RALEIGH, N.C. (WNCN) — Half of North Carolina’s counties are in the orange zone on a national map and have reached the highest community level of COVID-19.

All but five of the state’s 100 counties are colored orange with the highest level of spread or yellow with a medium level on the latest weekly map from the Centers for Disease Control and Prevention.

(Photo credit: CDC)

More than 98 percent of the state’s 10.4 million people live in a county that is either orange or yellow.

Only five counties were green with low levels of the virus, and most of them aren’t anywhere near central North Carolina: Madison, Watauga, Ashe, Caswell and Haywood counties.

A surge driven by the BA.5 omicron variant has led the number of counties in the orange zone to mushroom: There were four on June 30, and that jumped to 18 on July 7 and then to 41 last week.

The CDC recommends everyone in the orange counties wear masks indoors, regardless of vaccination status, including K-12 schools and other community settings.

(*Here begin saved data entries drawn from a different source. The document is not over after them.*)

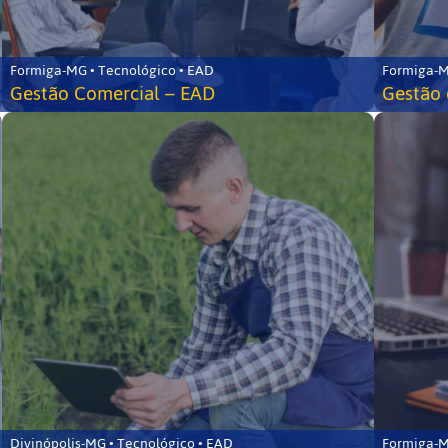
Formiga-MG • Tecnológico • EAD
Formiga-M
Gestão Comercial – EAD
Gestão 
Divinópolis-MG • Tecnológico • EAD
Formiga-M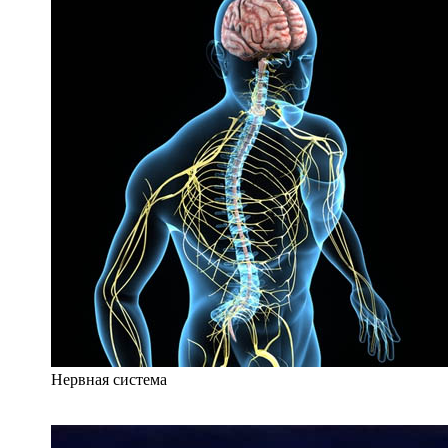
Нервная система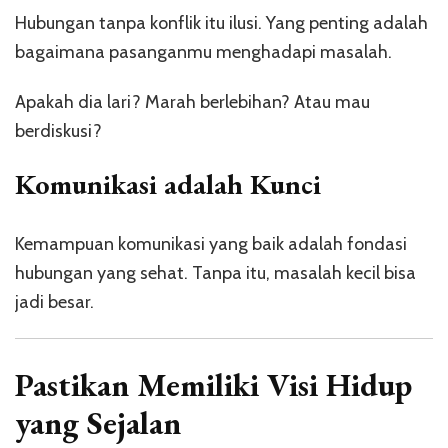
Hubungan tanpa konflik itu ilusi. Yang penting adalah
bagaimana pasanganmu menghadapi masalah.
Apakah dia lari? Marah berlebihan? Atau mau
berdiskusi?
Komunikasi adalah Kunci
Kemampuan komunikasi yang baik adalah fondasi
hubungan yang sehat. Tanpa itu, masalah kecil bisa
jadi besar.
Pastikan Memiliki Visi Hidup
yang Sejalan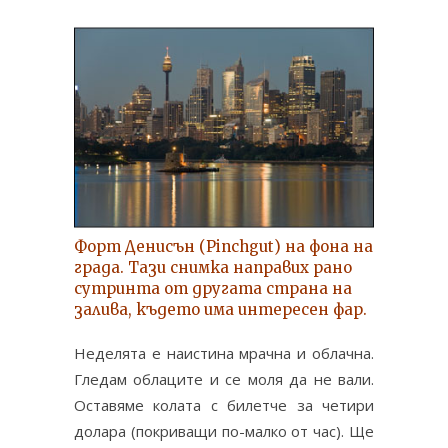
Форт Денисън (Pinchgut) на фона на
града. Тази снимка направих рано
сутринта от другата страна на
залива, където има интересен фар.
Неделята е наистина мрачна и облачна.
Гледам облаците и се моля да не вали.
Оставяме колата с билетче за четири
долара (покриващи по-малко от час). Ще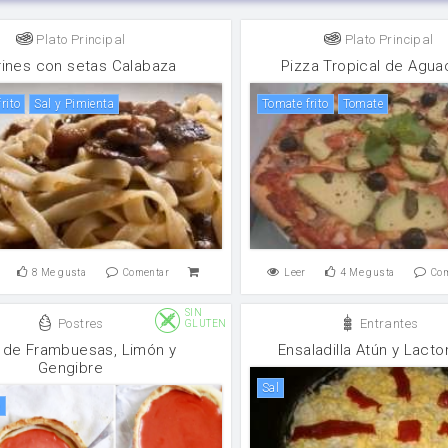
Plato Principal
Plato Principal
arines con setas Calabaza
Pizza Tropical de Agua
frito
Sal y Pimienta
tomate frito
tomate
8
Me gusta
Comentar
Leer
4
Me gusta
Co
SIN
Postres
Entrantes
GLUTEN
 de Frambuesas, Limón y
Ensaladilla Atún y Lact
Gengibre
sal
e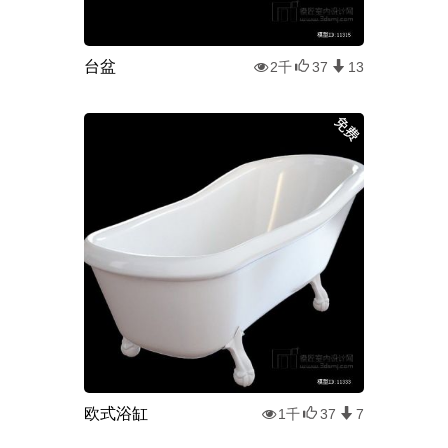
台盆
2千
37
13
欧式浴缸
1千
37
7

A county moves into the orange, high-level zone if it has more than 200 new cases per week for every 100,000 people who live there, and has either more than ten COVID-19 hospital admissions that week for every 100,000 people, or if 10 percent or more of the people in hospitals have COVID-19.

That case rate was at 200 or higher in 90 counties. Vance County had the highest at more than 487. Five counties had more than 20 COVID hospital admissions per capita.